With the United States in an economic malaise and the Iranian hostage crisis hobbling the presidency of Jimmy Carter, Ronald Reagan is elected the 40th president in a landslide. Reagan, who would serve two terms, was the oldest man elected president at the time. Reagan's election changes the trajectory of American politics, ushering in an era of conservative leadership. During his tenure, he takes a more aggressive approach to the Soviet Union and increases defense spending.
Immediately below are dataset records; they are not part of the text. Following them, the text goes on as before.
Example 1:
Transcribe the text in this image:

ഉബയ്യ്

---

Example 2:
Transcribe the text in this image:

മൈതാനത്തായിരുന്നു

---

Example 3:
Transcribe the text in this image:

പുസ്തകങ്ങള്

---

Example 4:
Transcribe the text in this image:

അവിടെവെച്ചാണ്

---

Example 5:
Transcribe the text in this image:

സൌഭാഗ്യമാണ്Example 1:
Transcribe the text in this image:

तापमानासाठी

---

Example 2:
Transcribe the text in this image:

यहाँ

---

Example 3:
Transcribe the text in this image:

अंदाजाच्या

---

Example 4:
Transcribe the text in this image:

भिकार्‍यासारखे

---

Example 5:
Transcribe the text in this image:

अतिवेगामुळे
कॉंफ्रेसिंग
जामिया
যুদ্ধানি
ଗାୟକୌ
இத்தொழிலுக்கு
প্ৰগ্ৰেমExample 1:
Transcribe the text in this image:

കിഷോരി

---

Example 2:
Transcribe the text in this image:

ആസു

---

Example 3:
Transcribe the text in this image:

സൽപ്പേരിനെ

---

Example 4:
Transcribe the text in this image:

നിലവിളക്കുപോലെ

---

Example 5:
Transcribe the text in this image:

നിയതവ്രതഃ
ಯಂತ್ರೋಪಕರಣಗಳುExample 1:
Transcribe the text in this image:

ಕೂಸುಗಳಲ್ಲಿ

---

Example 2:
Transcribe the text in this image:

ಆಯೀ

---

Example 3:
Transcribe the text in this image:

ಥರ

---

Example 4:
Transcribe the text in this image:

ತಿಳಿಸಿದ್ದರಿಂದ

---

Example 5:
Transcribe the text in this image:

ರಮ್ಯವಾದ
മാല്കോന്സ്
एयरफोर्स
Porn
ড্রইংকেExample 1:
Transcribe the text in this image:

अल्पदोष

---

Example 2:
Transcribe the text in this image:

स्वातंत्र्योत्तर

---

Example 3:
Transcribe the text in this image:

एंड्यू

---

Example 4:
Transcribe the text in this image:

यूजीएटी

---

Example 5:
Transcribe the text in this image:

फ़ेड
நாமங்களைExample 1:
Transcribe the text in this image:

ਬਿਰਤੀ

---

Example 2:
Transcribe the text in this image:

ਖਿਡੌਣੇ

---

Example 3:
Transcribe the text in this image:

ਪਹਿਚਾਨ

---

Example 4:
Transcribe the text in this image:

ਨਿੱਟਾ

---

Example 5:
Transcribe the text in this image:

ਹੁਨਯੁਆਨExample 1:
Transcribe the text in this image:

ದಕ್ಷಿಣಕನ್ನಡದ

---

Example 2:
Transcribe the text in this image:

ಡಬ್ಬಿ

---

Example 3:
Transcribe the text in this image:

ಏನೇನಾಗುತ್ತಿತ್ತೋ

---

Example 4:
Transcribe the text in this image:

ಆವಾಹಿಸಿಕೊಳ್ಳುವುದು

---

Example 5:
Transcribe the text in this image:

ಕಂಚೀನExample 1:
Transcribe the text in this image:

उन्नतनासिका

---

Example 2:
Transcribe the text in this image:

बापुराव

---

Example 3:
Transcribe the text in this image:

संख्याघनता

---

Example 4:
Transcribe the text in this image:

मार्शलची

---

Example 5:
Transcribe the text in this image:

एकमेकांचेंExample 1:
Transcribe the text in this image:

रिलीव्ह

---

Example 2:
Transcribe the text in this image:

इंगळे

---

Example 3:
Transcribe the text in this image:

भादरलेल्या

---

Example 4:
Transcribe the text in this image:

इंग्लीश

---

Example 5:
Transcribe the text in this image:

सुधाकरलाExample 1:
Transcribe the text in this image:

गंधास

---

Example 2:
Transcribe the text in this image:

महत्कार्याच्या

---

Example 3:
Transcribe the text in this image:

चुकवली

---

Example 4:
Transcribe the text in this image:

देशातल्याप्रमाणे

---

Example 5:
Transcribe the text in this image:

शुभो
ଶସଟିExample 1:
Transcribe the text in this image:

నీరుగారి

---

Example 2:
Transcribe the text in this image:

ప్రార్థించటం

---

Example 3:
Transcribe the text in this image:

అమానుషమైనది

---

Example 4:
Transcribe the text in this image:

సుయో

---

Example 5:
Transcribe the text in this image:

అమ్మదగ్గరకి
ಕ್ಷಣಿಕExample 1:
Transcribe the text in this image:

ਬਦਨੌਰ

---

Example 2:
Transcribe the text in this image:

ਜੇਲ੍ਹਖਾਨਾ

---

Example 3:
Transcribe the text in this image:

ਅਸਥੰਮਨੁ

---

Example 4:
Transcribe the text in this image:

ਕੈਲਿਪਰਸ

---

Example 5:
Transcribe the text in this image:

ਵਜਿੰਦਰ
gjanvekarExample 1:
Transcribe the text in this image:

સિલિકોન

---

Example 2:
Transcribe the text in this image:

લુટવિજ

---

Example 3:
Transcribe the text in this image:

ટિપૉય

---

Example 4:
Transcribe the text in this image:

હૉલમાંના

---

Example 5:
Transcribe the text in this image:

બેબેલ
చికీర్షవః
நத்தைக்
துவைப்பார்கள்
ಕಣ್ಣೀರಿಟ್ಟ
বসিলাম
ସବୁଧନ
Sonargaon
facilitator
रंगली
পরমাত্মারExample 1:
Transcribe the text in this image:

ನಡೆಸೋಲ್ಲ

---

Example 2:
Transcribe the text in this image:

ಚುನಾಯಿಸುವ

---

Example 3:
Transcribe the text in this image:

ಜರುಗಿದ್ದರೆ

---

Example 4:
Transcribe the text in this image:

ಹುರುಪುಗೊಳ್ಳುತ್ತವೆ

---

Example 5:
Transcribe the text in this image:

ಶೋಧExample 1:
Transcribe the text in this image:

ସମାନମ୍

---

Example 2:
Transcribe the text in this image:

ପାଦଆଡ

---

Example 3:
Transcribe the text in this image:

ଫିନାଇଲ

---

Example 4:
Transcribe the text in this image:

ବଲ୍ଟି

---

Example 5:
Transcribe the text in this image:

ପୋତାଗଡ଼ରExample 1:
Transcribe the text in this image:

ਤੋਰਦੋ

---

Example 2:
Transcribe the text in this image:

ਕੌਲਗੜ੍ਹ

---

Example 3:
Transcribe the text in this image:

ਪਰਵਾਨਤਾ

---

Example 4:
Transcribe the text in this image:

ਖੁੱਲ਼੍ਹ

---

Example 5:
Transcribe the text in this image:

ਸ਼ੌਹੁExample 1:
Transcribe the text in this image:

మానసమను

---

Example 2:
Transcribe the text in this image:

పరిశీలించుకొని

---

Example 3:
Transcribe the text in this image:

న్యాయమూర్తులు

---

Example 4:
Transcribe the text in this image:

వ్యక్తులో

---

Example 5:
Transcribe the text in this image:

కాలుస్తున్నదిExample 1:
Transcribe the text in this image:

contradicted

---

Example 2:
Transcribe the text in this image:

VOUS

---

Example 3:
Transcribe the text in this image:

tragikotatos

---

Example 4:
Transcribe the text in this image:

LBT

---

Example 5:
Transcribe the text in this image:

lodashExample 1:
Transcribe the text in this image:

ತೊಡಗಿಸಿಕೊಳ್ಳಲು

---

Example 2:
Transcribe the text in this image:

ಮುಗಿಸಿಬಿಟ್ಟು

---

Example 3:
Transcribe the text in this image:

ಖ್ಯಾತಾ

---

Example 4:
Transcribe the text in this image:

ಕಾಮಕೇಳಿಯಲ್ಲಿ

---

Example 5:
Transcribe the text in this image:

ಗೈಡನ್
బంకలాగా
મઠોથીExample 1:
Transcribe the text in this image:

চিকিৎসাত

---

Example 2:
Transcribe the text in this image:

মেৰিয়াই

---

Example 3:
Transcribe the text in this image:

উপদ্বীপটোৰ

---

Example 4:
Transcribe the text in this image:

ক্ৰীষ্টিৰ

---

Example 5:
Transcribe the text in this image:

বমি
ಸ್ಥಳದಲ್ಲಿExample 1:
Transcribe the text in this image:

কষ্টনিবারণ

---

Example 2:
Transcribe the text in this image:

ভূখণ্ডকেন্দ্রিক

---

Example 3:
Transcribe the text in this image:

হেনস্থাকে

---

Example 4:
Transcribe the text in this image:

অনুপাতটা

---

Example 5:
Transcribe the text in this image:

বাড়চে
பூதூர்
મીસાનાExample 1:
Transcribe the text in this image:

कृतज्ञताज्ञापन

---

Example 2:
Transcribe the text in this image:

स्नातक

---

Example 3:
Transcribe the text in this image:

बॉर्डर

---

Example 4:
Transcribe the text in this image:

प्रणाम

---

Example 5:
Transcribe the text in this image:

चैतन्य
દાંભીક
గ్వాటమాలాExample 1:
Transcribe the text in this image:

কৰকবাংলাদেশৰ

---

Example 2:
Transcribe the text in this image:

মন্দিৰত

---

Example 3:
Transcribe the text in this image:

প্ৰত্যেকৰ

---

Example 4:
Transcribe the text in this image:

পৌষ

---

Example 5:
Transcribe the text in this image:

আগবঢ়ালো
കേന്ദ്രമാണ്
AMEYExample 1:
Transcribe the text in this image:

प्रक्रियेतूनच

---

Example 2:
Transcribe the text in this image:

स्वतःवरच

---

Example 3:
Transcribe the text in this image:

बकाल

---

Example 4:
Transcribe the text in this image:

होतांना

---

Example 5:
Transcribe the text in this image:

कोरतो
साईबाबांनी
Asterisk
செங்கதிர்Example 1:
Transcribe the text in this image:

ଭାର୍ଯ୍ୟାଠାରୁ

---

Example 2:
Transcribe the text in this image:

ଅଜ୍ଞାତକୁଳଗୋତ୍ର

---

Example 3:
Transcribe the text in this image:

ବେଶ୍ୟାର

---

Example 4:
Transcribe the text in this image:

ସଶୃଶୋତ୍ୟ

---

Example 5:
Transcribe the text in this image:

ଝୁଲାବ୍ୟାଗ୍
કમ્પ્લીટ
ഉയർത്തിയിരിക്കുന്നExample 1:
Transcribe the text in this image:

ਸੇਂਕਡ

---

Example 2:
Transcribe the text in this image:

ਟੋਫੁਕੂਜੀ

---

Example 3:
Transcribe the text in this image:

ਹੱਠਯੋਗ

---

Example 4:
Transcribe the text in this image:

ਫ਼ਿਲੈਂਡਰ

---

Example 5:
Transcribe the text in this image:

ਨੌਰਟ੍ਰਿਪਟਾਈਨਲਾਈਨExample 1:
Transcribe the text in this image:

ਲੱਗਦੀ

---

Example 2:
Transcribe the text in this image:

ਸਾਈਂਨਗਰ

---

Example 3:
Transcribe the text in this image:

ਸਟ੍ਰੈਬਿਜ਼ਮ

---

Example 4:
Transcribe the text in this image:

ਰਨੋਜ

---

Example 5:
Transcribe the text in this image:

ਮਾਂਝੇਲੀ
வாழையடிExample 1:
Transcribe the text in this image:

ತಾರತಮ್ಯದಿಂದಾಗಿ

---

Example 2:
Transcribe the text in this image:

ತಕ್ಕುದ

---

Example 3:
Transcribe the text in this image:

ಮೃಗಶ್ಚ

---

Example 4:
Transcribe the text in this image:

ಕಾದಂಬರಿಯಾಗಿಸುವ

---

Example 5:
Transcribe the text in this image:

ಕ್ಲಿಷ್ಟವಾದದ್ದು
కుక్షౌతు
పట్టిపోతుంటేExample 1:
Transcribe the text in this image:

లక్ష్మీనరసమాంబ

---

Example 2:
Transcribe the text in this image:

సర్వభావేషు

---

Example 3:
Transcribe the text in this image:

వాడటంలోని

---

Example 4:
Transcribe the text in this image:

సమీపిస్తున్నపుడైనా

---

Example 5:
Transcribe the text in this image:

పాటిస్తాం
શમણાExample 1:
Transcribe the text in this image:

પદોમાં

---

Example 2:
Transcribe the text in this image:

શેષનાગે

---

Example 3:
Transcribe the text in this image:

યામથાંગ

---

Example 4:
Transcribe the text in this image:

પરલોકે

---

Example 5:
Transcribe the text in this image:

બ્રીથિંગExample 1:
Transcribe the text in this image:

Reagan convinces Congress to cut taxes, a move that many economists credit with triggering an economic boom in the 1980s.
1981: AIDS Impacts America
• Date: June 5
• Location: Los Angeles
The U.S. Centers for Disease Control and Prevention publishes a report about five gay men who had been diagnosed by local physicians with a rare form of pneumonia – the first reported U.S. cases of what would later become known as HIV/AIDS. The autoimmune disease spread so fast that by the end of 1982, 500 Americans had died from what now the CDC called acquired immune deficiency syndrome, or AIDS. An estimated 35 million people worldwide would die from AIDS-related illnesses since the start of the epidemic.
1982: Mexico Triggers Regional Debt Crisis
• Date: Aug 12
• Location: Mexico City
Global economic stagnation in the 1970s and early 1980s, and excessive borrowing among Latin America's biggest economies, boils over when Mexico's Finance Minister Jesús Silva-Herzog tells the U.S. Federal Reserve his country can no longer service its debt to $80 billion. After the announcement, lenders realize virtually every country in Latin America, led by Brazil, Argentina and Mexico, are not able to pay back loans. The crisis would lead to years of eroding wages, weak-to-negative economic growth, sky-high unemployment, severe austerity measures, and political instability – known as the "lost decade" in Latin America.